Entre os dias 24 e 26 de outubro, no município de Petrolina, técnicos do Ministério de Desenvolvimento Social e Agrário e do governo da Argentina visitaram famílias do Sítio Paulista que foram beneficiadas com cisternas de placas que captam e armazenam 16 mil litros de água da chuva para o consumo humano. A comitiva também visitou experiências agroecológicas assessoradas pelo Centro de Habilitação e Apoio ao Pequeno Agricultor do Araripe (Chapada) no Sítio Coelho e Assentamento Gavião.

As experiências são desenvolvidas por famílias agricultoras beneficiadas com a cisterna-calçadão, uma tecnologia que guarda até 52 mil litros de água para produção de alimentos e criação de pequenos animais. Na ocasião, agricultores/as puderam expressar que antes de receber a cisterna a vida era muito difícil, pois tinham que se deslocar de carroças de boi para locais distantes e a água trazida não era suficiente para o consumo familiar.

Os visitantes também puderam observar que apesar da estiagem prolongada na região, os reservatórios hídricos estão com água e dessa forma as famílias conseguem garantir a produção de hortas e a criação de bodes e ovelhas.

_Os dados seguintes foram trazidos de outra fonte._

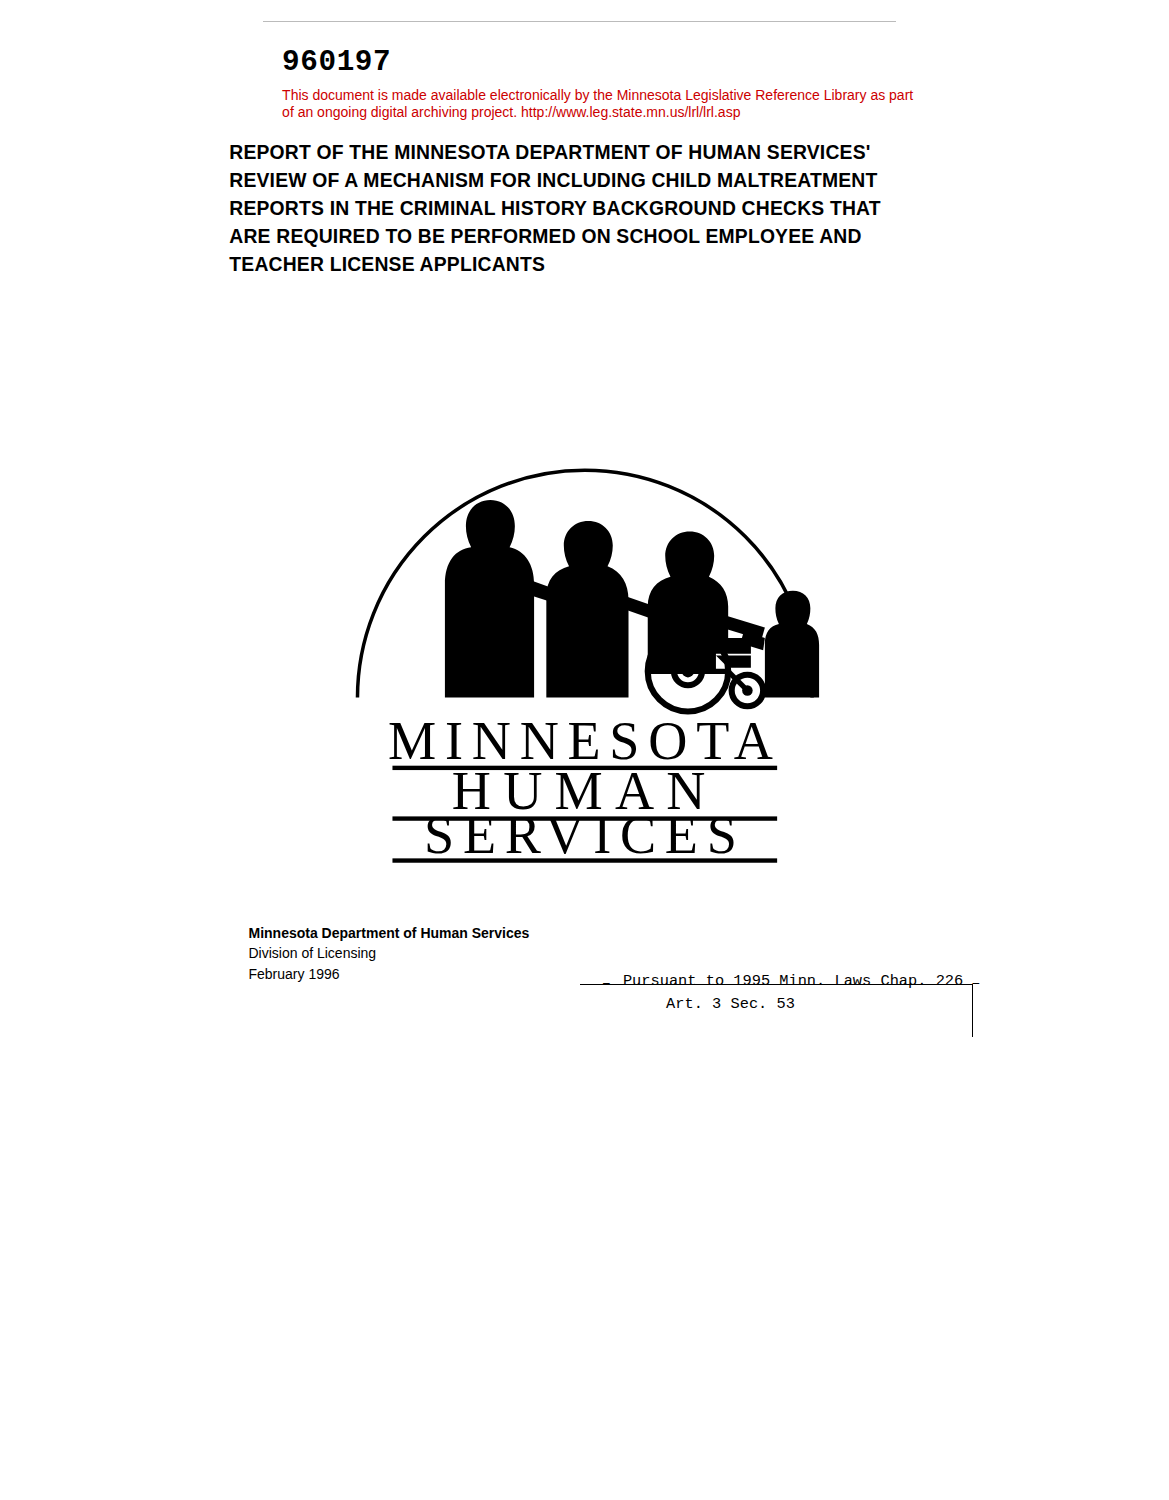960197
This document is made available electronically by the Minnesota Legislative Reference Library as part of an ongoing digital archiving project. http://www.leg.state.mn.us/lrl/lrl.asp
Report of the Minnesota Department of Human Services'
Review of a Mechanism for Including Child Maltreatment
Reports in the Criminal History Background Checks that
are Required to be Performed on School Employee and
Teacher License Applicants
MINNESOTA HUMAN SERVICES
Minnesota Department of Human Services
Division of Licensing
February 1996
– Pursuant to 1995 Minn. Laws Chap. 226 Art. 3 Sec. 53 –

Para a coordenadora de projetos do Chapada, Valéria Landim, o sentimento é de alegria e gratidão. “Vimos a disponibilidade de água para o consumo doméstico, criação animal e produção de alimentos, cujo excedente é comercializado. Os produtos são saudáveis e cultivados sem o uso de agrotóxicos, já que as famílias visitadas estão envolvidas no Projeto Quintais que mudam o Sertão”, explica.

A iniciativa é desenvolvida pelo Chapada, conta com recursos do governo federal e consiste em prestar assessoria técnica voltada para agroecologia e convivência com o clima da região.

Crédito: Maeldo Oliveira

Ainda durante a visita, a comitiva se deslocou até a escola quilombola Água do Velho Chico, na cidade de Orocó, para conhecer a cisterna de 52 m³ construída pelo Projeto Cisternas nas Escolas, que é desenvolvido pela Articulação Semiárido Brasileiro (ASA) e executado pelo Chapada no município. Além da valorização da cultura quilombola, foi visto uma pequena horta medicinal e de hortaliças mantida com a água da tecnologia, que também é utilizada no preparo da merenda escolar.

Ao final dos trabalhos, os visitantes puderam avaliar a importância da continuidade do Programa Cisternas que vem enfrentando cortes no orçamento e, portanto, a necessidade de mobilizar os povos do Semiárido para pressionar o governo federal a não acabar com as políticas destinadas à agricultura familiar.